My vehicle is a 98 Tacoma standard cab dropped on 18" rims. I've at the very least helped on every modification except the exhaust, and I'm slowly piecing together a cheap old-skool stereo for it. My deck is pretty recent, it's a 2010 model Sony, I forget the model number... but it's given me no problems, and it has the AUX and USB ports on the front and 3 sets of preouts. 

Everything else has been an eBay find, for a crackhead price. I have an a/d/s 642csi and PQ8, an Alpine MRV-M100, a PPI 2240, and an MTX Thunder 500 - plans are to sell the Alpine and MTX, and use the a/d/s to run a set of Orion P6.2's biamped, and bridge the PPI to an Earthquake SSB10 in a .6 cu/ft box, with an amp rack and tool kit all mounted behind the bench seat. 

I almost kind of expect to catch some flack for this, but since this is a SUPER budget build, I'm using Protecto-Wrap and Peel and Seal sound deadening, and a lot of it. My exhaust is raised up to accomodate the lowered suspension, so the muffler is really close to the passenger floorboard. I love the way it sounds, but it gets old - and warm. On top of the cheapie sound deadener, I'm going to use some neoprene foam and an extra layer of jute padding under the carpet.
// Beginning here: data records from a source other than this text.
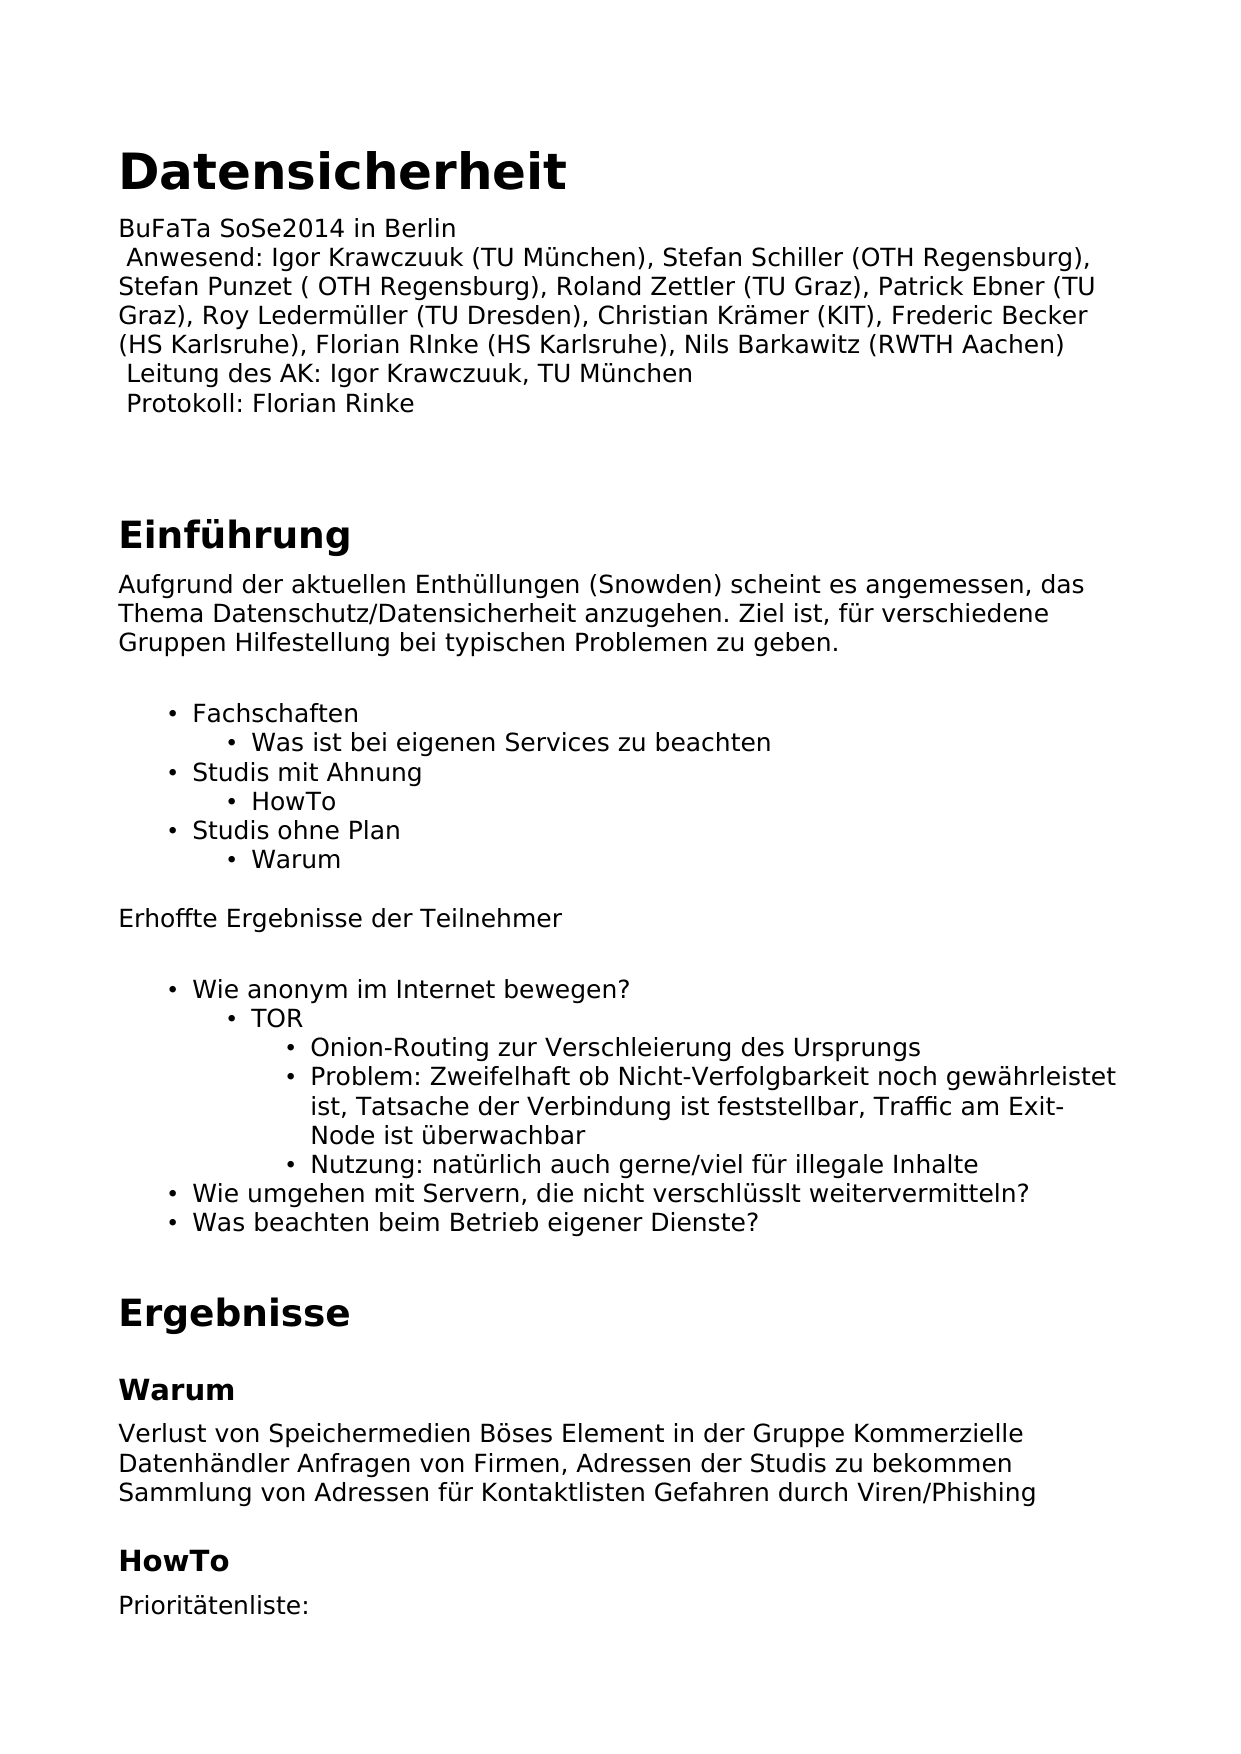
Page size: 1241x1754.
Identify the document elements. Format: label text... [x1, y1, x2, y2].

text BuFaTa SoSe2014 in Berlin Anwesend: Igor Krawczuuk (TU München), Stefan Schiller (OTH Regensburg), Stefan Punzet ( OTH Regensburg), Roland Zettler (TU Graz), Patrick Ebner (TU Graz), Roy Ledermüller (TU Dresden), Christian Krämer (KIT), Frederic Becker (HS Karlsruhe), Florian RInke (HS Karlsruhe), Nils Barkawitz (RWTH Aachen) Leitung des AK: Igor Krawczuuk, TU München Protokoll: Florian Rinke [118, 214, 1122, 476]
subtitle Datensicherheit [118, 143, 1122, 201]
list Was ist bei eigenen Services zu beachten [236, 729, 1122, 758]
subtitle Einführung [118, 514, 1122, 557]
list Fachschaften [177, 699, 1122, 729]
list Problem: Zweifelhaft ob Nicht-Verfolgbarkeit noch gewährleistet ist, Tatsache der Verbindung ist feststellbar, Traffic am Exit-Node ist überwachbar [295, 1063, 1122, 1150]
list HowTo [236, 787, 1122, 816]
text Verlust von Speichermedien Böses Element in der Gruppe Kommerzielle Datenhändler Anfragen von Firmen, Adressen der Studis zu bekommen Sammlung von Adressen für Kontaktlisten Gefahren durch Viren/Phishing [118, 1420, 1122, 1507]
list Warum [236, 845, 1122, 874]
subtitle Warum [118, 1373, 1122, 1407]
list Onion-Routing zur Verschleierung des Ursprungs [295, 1033, 1122, 1063]
subtitle HowTo [118, 1545, 1122, 1579]
list Wie anonym im Internet bewegen? [177, 975, 1122, 1004]
text Prioritätenliste: [118, 1591, 1122, 1620]
text Aufgrund der aktuellen Enthüllungen (Snowden) scheint es angemessen, das Thema Datenschutz/Datensicherheit anzugehen. Ziel ist, für verschiedene Gruppen Hilfestellung bei typischen Problemen zu geben. [118, 570, 1122, 657]
text Erhoffte Ergebnisse der Teilnehmer [118, 904, 1122, 933]
list Wie umgehen mit Servern, die nicht verschlüsslt weitervermitteln? [177, 1179, 1122, 1208]
list Studis mit Ahnung [177, 758, 1122, 787]
list Was beachten beim Betrieb eigener Dienste? [177, 1208, 1122, 1238]
list Nutzung: natürlich auch gerne/viel für illegale Inhalte [295, 1150, 1122, 1179]
list Studis ohne Plan [177, 816, 1122, 845]
list TOR [236, 1004, 1122, 1033]
subtitle Ergebnisse [118, 1292, 1122, 1336]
If that's not enough I guess there's always the liquid on top of everything else.

Under the hood, I have a Kinetik HC1400R in a custom tray, laying on its back in the stock location with some cheapie Raptor terminals with the voltmeter. The charging wire harness (alt to batt, batt to starter, fusebox, etc) has all been replaced and upgraded with 4 gauge, as well as new grounds. 

Parts are finally starting to come in, I'm just waiting on the Orion comps to show up. I have under 600 bucks (....unless you count the battery setup, that was a pain) in gear, and I'm hoping to recoup a chunk of that selling off the spare amps. I don't really need the crossover either if I just pick up an RCA to DIN cable. 

Anyway, look forward to picking up some more info, there's tons of it on here.


----------